Były minister spraw wewnętrznych komentował w Radiu Maryja homilię abp. Marka Jędraszewskiego z 1 sierpnia. W kazaniu podczas mszy w Bazylice Mariackiej duchowny mówił m.in.: "Czerwona zaraza już po naszej ziemi nie chodzi. Co wcale nie znaczy że nie ma nowej, która chce opanować nasze dusze, serca i umysły (...). Nie czerwona, ale tęczowa".

- Używając pojęcia „tęczowa zaraza” mówiłem o ideologii, a nie o ludziach, którzy tę ideologię głoszą - tłumaczył później arcybiskup.

Brudziński chwalił homilię abp. Jędraszewskiego. - Lud wierny czekał na jasny, głośny i stanowczy głos z ust przedstawicieli księży biskupów. My nie możemy jako katolicy chować głowy w piasek. Jest oczywistym, że tolerancja – tak, ale afirmacja – nie. A to, jacy oni są tolerancyjni, jacy oni są otwarci, to najlepiej niech świadczy fakt, z jaką agresją i nienawiścią stykają się ci, którzy żyją w zgodzie ze swoim sumieniem – mówił europoseł.

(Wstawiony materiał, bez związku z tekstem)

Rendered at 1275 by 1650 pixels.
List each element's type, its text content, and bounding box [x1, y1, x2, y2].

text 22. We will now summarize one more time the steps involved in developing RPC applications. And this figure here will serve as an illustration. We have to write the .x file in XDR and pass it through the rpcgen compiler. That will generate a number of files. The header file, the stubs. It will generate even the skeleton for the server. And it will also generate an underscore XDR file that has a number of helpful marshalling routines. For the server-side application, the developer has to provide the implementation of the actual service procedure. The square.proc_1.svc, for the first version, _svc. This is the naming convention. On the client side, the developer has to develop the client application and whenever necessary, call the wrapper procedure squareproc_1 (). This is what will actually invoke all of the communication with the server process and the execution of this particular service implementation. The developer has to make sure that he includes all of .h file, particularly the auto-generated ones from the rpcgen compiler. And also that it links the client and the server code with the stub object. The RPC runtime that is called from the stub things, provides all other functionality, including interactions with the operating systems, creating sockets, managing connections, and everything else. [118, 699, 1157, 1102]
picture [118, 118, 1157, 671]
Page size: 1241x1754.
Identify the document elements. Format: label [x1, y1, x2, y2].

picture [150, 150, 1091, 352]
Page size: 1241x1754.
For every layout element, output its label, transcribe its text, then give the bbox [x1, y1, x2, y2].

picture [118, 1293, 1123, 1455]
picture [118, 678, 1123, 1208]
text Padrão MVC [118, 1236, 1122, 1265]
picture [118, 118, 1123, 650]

-  Jako obywatel mam prawo głośno mówić, że jestem za tolerancją, ale nie za afirmacją. Jako rodzic mam prawo żądać, aby nie deprawowano moich dzieci w szkołach bez mojej zgody czy bez zgody mojej żony, wprowadzając tam tzw. latarników – seksedukatorów, aby postępowała seksualizacji moich dzieci - powiedział Brudziński, apelując "o wsparcie modlitewne" za abp. Marka Jędraszewskiego.

-  Nie dajmy się zwieść tym wszystkim górnolotnym określeniom o tolerancji, szacunku etc. Oczywiście, że należy się szacunek i tolerancja, ale nie bądźmy naiwni. - dodał Brudziński. - Nie dajmy się zaprowadzić do sytuacji, gdzie już nie będzie można w świetle prawda stwierdzić – „Matka” i „Ojciec”, ale będzie „Rodzic 1” i „Rodzic 2”. Za chwilę będzie trzeba oddać ludziom tworzącym tzw. związki homoseksualne prawo do adopcji dzieci. Sam wiceprezydent Warszawy Paweł Rabiej mówił, że taki jest właśnie rozpisany plan. Na początku marsze równości, zgoda na te marsze, potem związki partnerskie, a na końcu adopcja dzieci. Musimy mieć tę świadomość. Dlatego idąc do wyborów wybierajmy świadomie – wezwał były minister.